Действительно, г-жа де Ламотт была поражена повелительным тоном этой дамы и посмотрела на нее с удивлением.

— Я слушаю, — повторила дама более спокойно, — если вам угодно будет начать свой рассказ.

И, уступая неприятному ощущению, вызванному, вероятно, холодом, передернув плечами, по которым пробежала дрожь, она притопнула несколько раз ногой, застывшей от прикосновения к холодным плитам пола.

Ее спутница пододвинула к ней некоторое подобие коврика, лежавшего около ее кресла, но старшая дама в свою очередь взглядом выразила ей неудовольствие за это внимание.

— Оставьте себе этот коврик, сестра: вы более нежны, чем я.

— Извините, сударыня, — сказала графиня де Ламотт, — я глубоко сожалею о том, что вы начинаете чувствовать холод: но дрова подорожали еще на шесть ливров, так что вуа теперь стоит семьдесят ливров, а мой запас дров иссяк неделю назад.

— Итак, вы говорили, сударыня, — начала старшая дама, — что несчастливы, имея мать.

— Да, я понимаю, что такое кощунство требует пояснения, не правда ли, сударыня? — сказала Жанна. — Я готова дать вам его, так как вы выразили желание слушать меня.

Старшая дама утвердительно кивнула головой.

— Я уже имела честь сказать вам, сударыня, что мой отец вступил в неравный брак.

— Да, женившись на своей привратнице.

— Так вот, Мари Жоссель, моя мать, вместо того чтобы гордиться этим и всю жизнь быть признательной отцу за оказанную ей честь, начала с того, что разорила моего отца (что было, впрочем, нетрудно), заставляя мужа при всей скудности его средств выполнять разные неумеренные ее требования. Затем, доведя моего отца до необходимости продать последний клочок земли, она убедила его, что ему следует ехать в Париж, дабы вернуть себе права, связанные с его именем. Ей было нетрудно уговорить его, так как, весьма вероятно, он надеялся на справедливость короля. Он поехал, обратив в наличные деньги то немногое, чем еще владел.

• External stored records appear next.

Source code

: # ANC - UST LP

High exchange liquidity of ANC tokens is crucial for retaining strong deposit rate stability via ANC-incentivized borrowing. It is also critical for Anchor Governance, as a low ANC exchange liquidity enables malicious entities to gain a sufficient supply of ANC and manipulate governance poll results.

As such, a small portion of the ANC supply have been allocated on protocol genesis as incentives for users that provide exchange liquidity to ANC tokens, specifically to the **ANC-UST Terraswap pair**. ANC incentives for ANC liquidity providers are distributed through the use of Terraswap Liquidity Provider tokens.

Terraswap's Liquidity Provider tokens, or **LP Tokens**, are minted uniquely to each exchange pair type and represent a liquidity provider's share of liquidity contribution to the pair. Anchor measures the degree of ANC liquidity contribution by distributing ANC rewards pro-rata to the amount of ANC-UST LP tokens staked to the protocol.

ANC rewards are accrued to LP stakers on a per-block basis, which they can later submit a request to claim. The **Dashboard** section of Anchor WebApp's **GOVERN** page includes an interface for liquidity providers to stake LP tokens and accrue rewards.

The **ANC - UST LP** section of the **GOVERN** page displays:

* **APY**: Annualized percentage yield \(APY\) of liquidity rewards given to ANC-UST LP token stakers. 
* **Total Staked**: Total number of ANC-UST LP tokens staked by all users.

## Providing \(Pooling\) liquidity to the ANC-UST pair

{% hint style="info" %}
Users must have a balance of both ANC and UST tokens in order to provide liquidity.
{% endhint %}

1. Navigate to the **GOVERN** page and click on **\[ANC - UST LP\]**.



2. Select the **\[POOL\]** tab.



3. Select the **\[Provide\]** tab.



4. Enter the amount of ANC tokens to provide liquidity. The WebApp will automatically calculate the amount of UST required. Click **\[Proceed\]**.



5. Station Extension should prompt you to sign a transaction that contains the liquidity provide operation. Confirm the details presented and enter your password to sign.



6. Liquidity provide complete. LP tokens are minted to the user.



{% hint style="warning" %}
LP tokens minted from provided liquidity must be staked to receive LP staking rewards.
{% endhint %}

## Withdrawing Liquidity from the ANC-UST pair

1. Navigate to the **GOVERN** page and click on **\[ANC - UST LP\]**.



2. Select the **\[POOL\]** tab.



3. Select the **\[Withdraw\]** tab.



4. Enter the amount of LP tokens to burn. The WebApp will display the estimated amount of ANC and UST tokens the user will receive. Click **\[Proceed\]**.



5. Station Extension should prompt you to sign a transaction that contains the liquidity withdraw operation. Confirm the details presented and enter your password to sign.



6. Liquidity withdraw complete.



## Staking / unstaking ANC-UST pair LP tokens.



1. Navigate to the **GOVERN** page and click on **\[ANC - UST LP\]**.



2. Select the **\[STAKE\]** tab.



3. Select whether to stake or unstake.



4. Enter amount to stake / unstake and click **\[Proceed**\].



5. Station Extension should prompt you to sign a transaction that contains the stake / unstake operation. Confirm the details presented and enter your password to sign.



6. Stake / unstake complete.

Кроме меня, у отца были еще сын и дочь. Сын, такой же несчастный, как и я, прозябает рядовым на военной службе, а дочь, моя бедная сестра, накануне отъезда моего отца в Париж была оставлена около дома одного фермера, ее крестного.

Эта поездка поглотила небольшие оставшиеся у нас средства. Отец напрасно тратил силы, обращаясь ко всем с тщетными просьбами. Он лишь ненадолго показывался дома, рассказывая о своих неудачах и находя там одни только лишения. В его отсутствие мать, которой нужна была жертва, стала обращаться со мной все хуже и хуже, попрекая каждым съеденным куском. Тогда я стала мало-помалу есть один хлеб, а часто не ела вовсе ничего, садясь за нашу скромную трапезу только для вида. Но мать всегда находила повод для наказания: за малейшую провинность, которая заставила бы иной раз другую мать только улыбнуться, она била меня. Соседи, думая помочь, рассказали отцу, какое дурное обращение мне приходилось терпеть. Отец пробовал защищать меня от матери, не замечая того, что этим покровительством он превращает минутного врага в вечную мачеху. Увы, я не могла давать ему советов, которые были бы мне полезны: я была слишком мала, совсем ребенок, не могла объяснить себе, что происходит, и только терпела последствия, не стараясь доискиваться их причин. Я знала страдания — и все.